Atados a la noche sin estrellas

Mientras arde Minneapolis tras el último susurro de un hombre negro, resuenan las palabras de Martin Luther King y las de Ibram X Kendi resultan imprescindibles. “Ser blanco es tener derecho a ser reconocido como individuo. Es tener derecho a la presunción de inocencia, al reconocimiento de tu inteligencia, a que empaticen contigo cuando lloras o estas furioso (..) Los individuos negros se ven privados de su individualidad. Privados de la presunción de inocencia. Privados de la asunción de inteligencia. Privados de empatía cuando lloran o se enfurecen. Privados de las redes de los blancos donde se intercambian oportunidades…”

De acuerdo con Kendi, la característica básica del racismo es la colectivización de los individuos y su conceptualización como grupo. Así, se seleccionan las peores características de unos individuos y se asignan al grupo completo. Por el contrario, seleccionamos las mejores características de los individuos del grupo al que nos adscribimos “nosotros” y se las aplicamos a la definición de “nuestro grupo” con ayuda de un lenguaje que siempre descalifica al otro por ser otro.

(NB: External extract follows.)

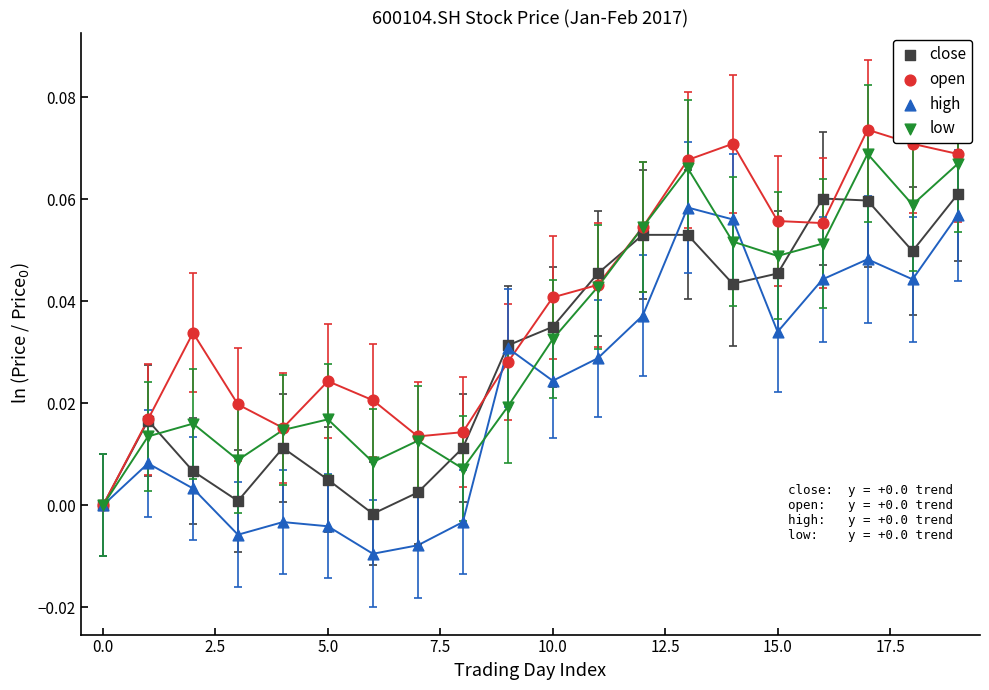

Which series has the largest Y range (max minus min)?

open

Clasificar es un acto esencial para la supervivencia del ser humano. En fracciones de segundo el cerebro interpreta si algo es peligroso o no lo es y toma una decisión, que no suele consultar, al respecto. Clasificar es higiénico, limpio, fácil.

Pero la vida pocas veces es aséptica.

Kendi contrapone el racismo al antirracismo que define como “la idea de eliminar el estereotipo sobre las razas. El comportamiento es algo que hacen los humanos por serlo no por pertenecer a una u otra raza.”

El paso de una sociedad racista a una que no lo es requiere del esfuerzo de los individuos que la forman para romper esa clasificación que aplicamos al otro y atrevernos a ver su individualidad.

Resulta terriblemente tentador asumir que en España no sucede. Que esto solo pasa allí, a miles de kilómetros, que aquí es suficiente con educar a buenas personas sin que sea necesaria una conversación honda y profunda sobre lo que hacemos con «el otro».

Ah! Pero no. El hombre grande y fuerte que yace ya inconsciente nos interpela. Sería mucho más fácil no verle, pero está ahí y nos pide su último favor. Nos pide que entendamos que el peligro es real pero el miedo no. El miedo es una opción y debemos trabajar para desmontar la creencia insertada a cincel desde nuestra infancia que nos lleva a temer al otro, que a veces es negro o de derechas o muy de izquierdas o nacionalista o vegano o taurino.

En la imagen de un hombre que ha perdido por haber nacido negro está en jaque lo que somos. Nos la jugamos si no entendemos el peligro que encierra la caja que construimos para enjaular al otro por ser diferente.

La labor de cada uno consiste en buscar al hombre que yace en el suelo, hundido, extenuado, condenado y sin aire para acoger su rabia, su dolor, su ira. Sólo entonces, cuando no apartemos la mirada, cuando aceptemos que esto también va de ti y de mí podremos convertirnos en los depositarios de los sueños que ya no cumplirá.

Me gustaría poder escribir que lo siguiente sería luchar hasta nuestro último aliento por hacerlos realidad, pero me temo que la historia de imágenes terribles que venimos atesorando demuestran que, por ahora, nuestro reto sigue siendo hacernos cargo.

Aun le debemos aceptar llenarnos los pulmones de su falta de aire, querer olerle, oír el sonido de un futuro que se apaga desesperado, sentir su abandono pegado a la piel hasta que la rabia que brote sea la nuestra.

Sin eso me temo que lo otro nunca llegará.